Kalau kamu adalah seorang biseksual, ternyata, kamu lebih mungkin mengalami gangguan makan daripada pria gay atau heteroseksual.
Menurut laporan baru dari University of California San Francisco (UCSF) yang diterbitkan dalam jurnal Eating and Weight Disorders, pria biseksual bahkan lebih rentan terhadap beberapa kebiasaan makan yang tidak sehat, meskipun banyak penelitian yang menunjukkan peningkatan risiko gangguan makan pada pria gay-termasuk melakukan puasa, olahraga berlebihan dan terlalu terobsesi dengan berat badan dan bentuk tubuh.
Dalam studi yang melibatkan lebih dari 4.500 orang LGBTQ dewasa, 25% pria biseksual dilaporkan berpuasa selama lebih dari delapan jam untuk mengontrol berat badan atau penampilan mereka, dibandingkan dengan 20% pria gay. Sekitar 80% pria biseksual juga melaporkan bahwa mereka “merasa gemuk”, dan 77% memiliki keinginan yang kuat untuk menurunkan berat badan, dibandingkan dengan 79% dan 75% pria gay.

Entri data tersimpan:

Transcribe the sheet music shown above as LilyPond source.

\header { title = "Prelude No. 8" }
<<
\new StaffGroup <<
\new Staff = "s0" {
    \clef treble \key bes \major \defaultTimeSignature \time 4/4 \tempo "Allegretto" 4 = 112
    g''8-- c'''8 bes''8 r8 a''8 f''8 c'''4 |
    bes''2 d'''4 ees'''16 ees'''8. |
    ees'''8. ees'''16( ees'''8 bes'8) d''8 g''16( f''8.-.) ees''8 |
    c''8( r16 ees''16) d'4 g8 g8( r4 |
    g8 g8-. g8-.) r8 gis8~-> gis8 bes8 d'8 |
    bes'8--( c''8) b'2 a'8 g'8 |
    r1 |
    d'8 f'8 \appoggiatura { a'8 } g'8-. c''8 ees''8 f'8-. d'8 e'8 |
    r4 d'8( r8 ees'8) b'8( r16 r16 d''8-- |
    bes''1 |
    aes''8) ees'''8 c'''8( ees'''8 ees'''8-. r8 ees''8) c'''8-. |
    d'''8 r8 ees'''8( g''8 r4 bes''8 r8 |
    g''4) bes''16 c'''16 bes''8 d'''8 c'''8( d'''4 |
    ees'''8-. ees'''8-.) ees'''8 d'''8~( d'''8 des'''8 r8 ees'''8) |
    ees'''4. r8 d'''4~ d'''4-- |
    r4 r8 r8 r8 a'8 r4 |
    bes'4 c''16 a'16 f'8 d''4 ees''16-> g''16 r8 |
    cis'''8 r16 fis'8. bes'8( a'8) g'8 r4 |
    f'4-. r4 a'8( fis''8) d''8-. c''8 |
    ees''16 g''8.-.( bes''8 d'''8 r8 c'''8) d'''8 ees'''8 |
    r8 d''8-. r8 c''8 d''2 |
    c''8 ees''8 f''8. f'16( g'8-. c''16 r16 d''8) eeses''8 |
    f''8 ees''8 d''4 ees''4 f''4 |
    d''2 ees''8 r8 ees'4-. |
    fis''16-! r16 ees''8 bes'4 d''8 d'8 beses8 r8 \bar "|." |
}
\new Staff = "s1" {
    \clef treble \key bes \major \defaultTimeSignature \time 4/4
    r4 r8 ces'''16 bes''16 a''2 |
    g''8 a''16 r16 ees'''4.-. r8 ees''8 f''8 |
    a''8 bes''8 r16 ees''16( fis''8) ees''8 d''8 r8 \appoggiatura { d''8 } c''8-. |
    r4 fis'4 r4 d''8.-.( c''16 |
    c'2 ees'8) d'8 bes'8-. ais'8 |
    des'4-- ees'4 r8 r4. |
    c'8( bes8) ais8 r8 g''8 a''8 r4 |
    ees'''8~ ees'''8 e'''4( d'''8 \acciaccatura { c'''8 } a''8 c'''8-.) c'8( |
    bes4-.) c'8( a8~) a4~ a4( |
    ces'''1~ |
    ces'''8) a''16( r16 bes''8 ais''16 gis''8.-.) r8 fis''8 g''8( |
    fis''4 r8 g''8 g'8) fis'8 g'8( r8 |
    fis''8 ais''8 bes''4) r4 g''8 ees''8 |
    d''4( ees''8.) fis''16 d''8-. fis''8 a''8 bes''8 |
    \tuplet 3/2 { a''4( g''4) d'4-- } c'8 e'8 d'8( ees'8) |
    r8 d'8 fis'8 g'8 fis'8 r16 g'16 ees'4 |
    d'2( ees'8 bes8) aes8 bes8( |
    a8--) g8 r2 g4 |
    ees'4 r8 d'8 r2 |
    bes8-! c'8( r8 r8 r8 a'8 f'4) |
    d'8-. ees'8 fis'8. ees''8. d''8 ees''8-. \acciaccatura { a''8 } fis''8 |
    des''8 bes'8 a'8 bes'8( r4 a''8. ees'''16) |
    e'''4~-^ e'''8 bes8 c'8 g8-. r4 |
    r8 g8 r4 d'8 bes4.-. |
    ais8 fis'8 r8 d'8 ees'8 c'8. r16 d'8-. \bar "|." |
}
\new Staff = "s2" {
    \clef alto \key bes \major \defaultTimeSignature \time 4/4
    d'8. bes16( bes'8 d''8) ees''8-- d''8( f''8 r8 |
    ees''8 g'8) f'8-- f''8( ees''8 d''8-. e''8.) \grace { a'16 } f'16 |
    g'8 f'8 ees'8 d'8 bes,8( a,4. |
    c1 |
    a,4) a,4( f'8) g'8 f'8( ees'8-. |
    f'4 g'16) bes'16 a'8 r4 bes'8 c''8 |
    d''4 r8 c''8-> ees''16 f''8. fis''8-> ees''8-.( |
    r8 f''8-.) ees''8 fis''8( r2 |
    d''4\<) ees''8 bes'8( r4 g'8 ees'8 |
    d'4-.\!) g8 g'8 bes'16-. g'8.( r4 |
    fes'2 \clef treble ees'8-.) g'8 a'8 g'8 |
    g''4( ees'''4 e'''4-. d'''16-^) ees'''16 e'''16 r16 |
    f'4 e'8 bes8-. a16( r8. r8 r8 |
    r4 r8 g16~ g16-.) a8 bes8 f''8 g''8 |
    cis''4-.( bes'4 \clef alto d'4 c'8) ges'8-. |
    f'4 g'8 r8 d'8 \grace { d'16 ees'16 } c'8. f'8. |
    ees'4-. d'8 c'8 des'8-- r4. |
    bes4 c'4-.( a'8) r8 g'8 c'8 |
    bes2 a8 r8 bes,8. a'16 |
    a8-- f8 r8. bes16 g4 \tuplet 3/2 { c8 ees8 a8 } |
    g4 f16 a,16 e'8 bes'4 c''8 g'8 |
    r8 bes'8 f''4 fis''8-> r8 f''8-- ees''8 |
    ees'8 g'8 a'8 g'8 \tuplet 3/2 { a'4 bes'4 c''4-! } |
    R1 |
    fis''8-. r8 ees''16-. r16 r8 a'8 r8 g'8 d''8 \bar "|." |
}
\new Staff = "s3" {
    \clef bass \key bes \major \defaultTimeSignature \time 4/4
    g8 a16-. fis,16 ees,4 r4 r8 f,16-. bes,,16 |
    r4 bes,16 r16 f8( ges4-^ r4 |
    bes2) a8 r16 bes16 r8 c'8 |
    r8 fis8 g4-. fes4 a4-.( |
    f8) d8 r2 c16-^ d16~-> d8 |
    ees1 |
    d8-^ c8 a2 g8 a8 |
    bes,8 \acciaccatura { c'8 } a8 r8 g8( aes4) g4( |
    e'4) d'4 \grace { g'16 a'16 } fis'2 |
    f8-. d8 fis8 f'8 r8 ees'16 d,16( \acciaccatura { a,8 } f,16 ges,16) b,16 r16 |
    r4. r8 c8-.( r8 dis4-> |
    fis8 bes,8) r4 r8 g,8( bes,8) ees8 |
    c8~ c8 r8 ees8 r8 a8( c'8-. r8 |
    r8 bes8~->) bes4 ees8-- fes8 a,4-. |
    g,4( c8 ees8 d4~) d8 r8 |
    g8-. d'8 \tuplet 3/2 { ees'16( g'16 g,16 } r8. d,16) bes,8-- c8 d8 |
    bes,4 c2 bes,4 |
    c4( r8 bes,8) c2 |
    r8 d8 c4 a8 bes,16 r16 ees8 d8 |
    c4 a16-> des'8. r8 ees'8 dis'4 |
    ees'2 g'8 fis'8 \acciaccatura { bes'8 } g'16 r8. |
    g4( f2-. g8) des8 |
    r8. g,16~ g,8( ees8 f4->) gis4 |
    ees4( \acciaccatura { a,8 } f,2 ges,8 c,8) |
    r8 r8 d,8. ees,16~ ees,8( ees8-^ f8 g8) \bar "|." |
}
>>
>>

Petunjuk Tugas: Tolong sambung teks tentang gangguan makan pada pria biseksual, mulai tepat setelah kalimat terakhirnya.

Jawaban Tugas:
Tentu saja, tidak semua orang yang melakukan diet atau merasa gemuk memiliki gangguan makan, kata salah satu peneliti studi tersebut, Dr Jason Nagata, seorang profesor kedokteran anak di UCSF. “Ini adalah sebuah spektrum – dari sekedar rasa khawatir hingga titik kritis di mana hal itu menjadi obsesi patologis tentang berat badan dan penampilan orang tersebut,” kata Nagata.
Dari seluruh responden, 3,2% pria biseksual telah didiagnosis secara klinis menderita gangguan makan, dibandingkan dengan 2,9% lelaki gay. Sisanya adalah 0,6% pria heteroseksual, menurut penelitian dari Yale University School of Medicine.
Nagata mengatakan perbedaan tersebut menekankan perlunya melakukan penelitian tentang gangguan makan pada berbagai identitas seksual secara mandiri. “Studi sebelumnya tentang gangguan makan pada pria minoritas seksual dilakukan dengan mengelompokkan pria gay dan biseksual dalam satu kelompok, jadi sulit untuk memahami karakteristik unik pada pria biseksual.”
Ada beberapa faktor yang mungkin berperan dalam studi ini, katanya, termasuk “stres minoritas,” konsep bahwa kecemasan yang meningkat yang dihadapi oleh kelompok-kelompok yang termarjinalkan dapat bermanifestasi dalam bentuk kesehatan mental dan fisik yang buruk.
“Orang-orang LGBTQ mengalami stigma dan diskriminasi, dan penyebab stres tersebut juga bisa menyebabkan pola makan yang tidak teratur,” kata Nagata. “Untuk laki-laki bi, mereka tidak hanya menghadapi stigma dari komunitas hetero, tetapi juga dari komunitas gay.”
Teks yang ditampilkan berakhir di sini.